There are just too many unknowns that can dictate how long it takes someone to earn a 737 type rating or equivalent. It depends on where you go to school, how you choose to build your flight time, who hires you…it also depends on the demand for pilots which is also tied to the economy.
If you’re looking at the ATP program though, that program is 7 months. If you’re successful in the program and teach for ATP afterwards, you could have 1500 hours in as little as 18-24 months. From there, the rest of your timeline will depend on where you want to fly next and who ultimately hires you.
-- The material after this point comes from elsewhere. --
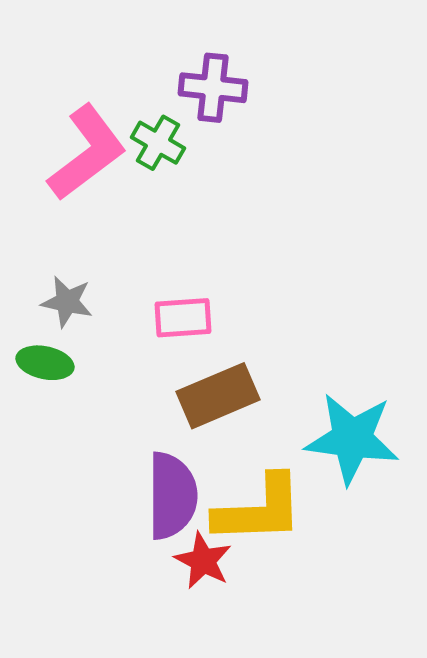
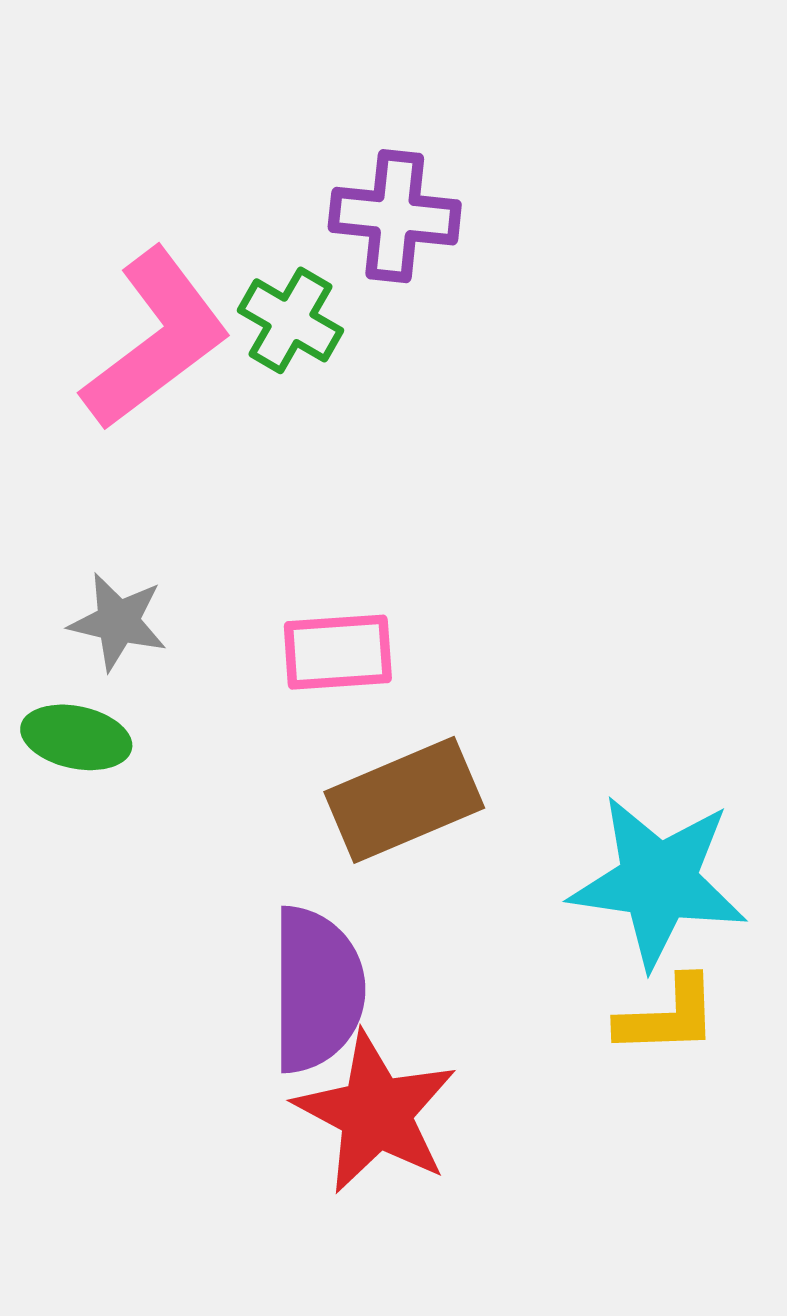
yellow L-shape: (259, 510) -> (668, 1016), moved, size x0.6
red star: (203, 561) -> (376, 1113), size x1.5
Thank you so much and one more question is it pretty hard studying for the e175 and just studying for aviation at atp and is there people to give you one on one if you need extra help ?
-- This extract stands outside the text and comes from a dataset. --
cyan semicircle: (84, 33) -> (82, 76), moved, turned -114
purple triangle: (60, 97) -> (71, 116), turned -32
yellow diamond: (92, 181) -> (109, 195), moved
If u got a owi when u where 17 and have not get any more things on your record could u fly for the Regionals or even majors
Yes to all.
Firstly, aviation, while fun, is very hard to learn at first. If it were easy than anyone could become a pilot. As hard as aviation already is, ATP compresses what normally takes 4 years to learn into 7 months. That alone makes it even harder.
The reason for this is because the pace is on par with the pace of new hire training at an airline. Like I mentioned, I am in ground school at Alaska right now. We just finished learning about the aircraft systems in one week and we are already getting tested on our systems knowledge in 4 days.
The E175 is a very different airplane from the B737. Having just completed B737 systems ground school, I can tell you that it is very much a pilot’s airplane, whereas the E175 is more of a computer programmer’s or a pilot monitoring airplane. Let’s just say that I didn’t truly know how spoiled I was when I flew the E175. Learning to fly the 175 for the first time was still hard, but once I figured it out it was relatively easy, but just in a very different way from most airliners.
To answer your other question about receiving one-on-one help, yes. Your Instructor is there to help, for sure. That said, the reason that ATP is able to condense their training program into 7 months is because most of the ground school is conducted online. It is primarily a self-study curriculum. However, as I said before, your Instructor will also provide in-person ground. They are the ones that endorse the students for the checkrides. The only way to know if a student is ready is to test them in-person.
In regards to your other question about your record, if that is the only offense and you are honest about it and take full responsibility then you should be fine. Ideally you want to have at least 10 years from the date of the event. I always recommend reaching out to the airlines themselves just to be sure.
No problem, Luke. Any other questions, please ask.